Serbia-Albania: da Honduras a Boban, calcio e conflitti

ROMA. – Calcio e politica, binomio spesso effervescente e foriero di incidenti. O addirittura di guerre. In terra balcanica e non solo. La follia di Belgrado durante Serbia-Albania, ricorda quanto si era visto il 13 maggio 1990, a Zagabria, dove giocavano Dinamo Zagabria e la Stella Rossa di Belgrado. Le due squadre (e le rispettive tifoserie) erano rivali da sempre, ma si aggiunsero le tensioni politiche dovute allo sfaldamento in atto della Jugoslavia. Negli scontri, molti giocatori della Dinamo rimasero feriti, quelli della Stella Rossa trovarono rifugio negli spogliatoi. Zvonimir Boban, capitano della Dinamo, e futura stella del Milan, prese a calci un poliziotto che picchiava un tifoso della Dinamo. Divenne per i croati una sorta di eroe nazionale, mentre i serbi lo bollarono come nazionalista. Per molti fu la scintilla di un conflitto latente,e poi esploso.
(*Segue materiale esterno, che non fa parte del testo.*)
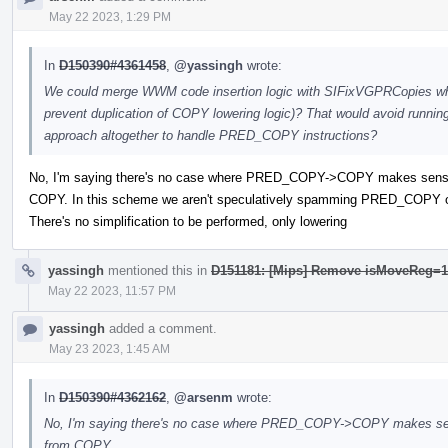
May 22 2023, 1:29 PM
In
D150390#4361458
,
@yassingh
wrote:
We could merge WWM code insertion logic with SIFixVGPRCopies wh
prevent duplication of COPY lowering logic)? That would avoid runnin
approach altogether to handle PRED_COPY instructions?
No, I'm saying there's no case where PRED_COPY->COPY makes sense
COPY. In this scheme we aren't speculatively spamming PRED_COPY on
There's no simplification to be performed, only lowering
yassingh
mentioned this in
D151181: [Mips] Remove isMoveReg=1 
May 22 2023, 11:57 PM
yassingh
added a comment.
May 23 2023, 1:45 AM
In
D150390#4362162
,
@arsenm
wrote:
No, I'm saying there's no case where PRED_COPY->COPY makes sen
from COPY.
Ancora peggio, quanto accaduto a Port Said, in Egitto, dove l’1 febbraio del 2012 si consumò una carneficina (73 morti e quasi mille feriti) in seguito agli scontri tra sostenitori dei Fratelli Musulmani e quelli dell’allora presidente Mubarak. Si giocava la partita di premier League fra el Ahly, la squadra della capitale, e il team locale al Masry. Ci fu una invasione di campo dei sostenitori del Masry che diedero la caccia ai giocatori avversari, da cui li divideva un’antica ostilità, anche politica. Finì con una strage. Nel 1969 Honduras ed El Salvador entrarono in guerra dopo lo spareggio fra le due nazionali per un posto ai Mondiali 1970 in Messico. Le prime due partite si svolsero fra mille incidenti e minacce per i giocatori dell’una e dell’altra nazionale; addirittura nella seconda partita, in Salvador, i giocatori ospiti furono portati allo stadio con i carriarmati. Lo spareggio si giocò il 27 giugno a Città del Messico. La capitale messicana fu sconvolta per ore dalla guerriglia. La gara (3-2 per El Salvador) aveva perso ogni significato sportivo, la sera stessa l’Honduras ruppe le relazioni diplomatiche con El Salvador. Giorni dopo l’aviazione salvadoregna bombardò obiettivi militari dei rivali, mentre l’esercito salvadoregno oltrepassò il confine. Lo scontro armato andò avanti per sei giorni, causando quasi 6.000 morti tra soldati e civili.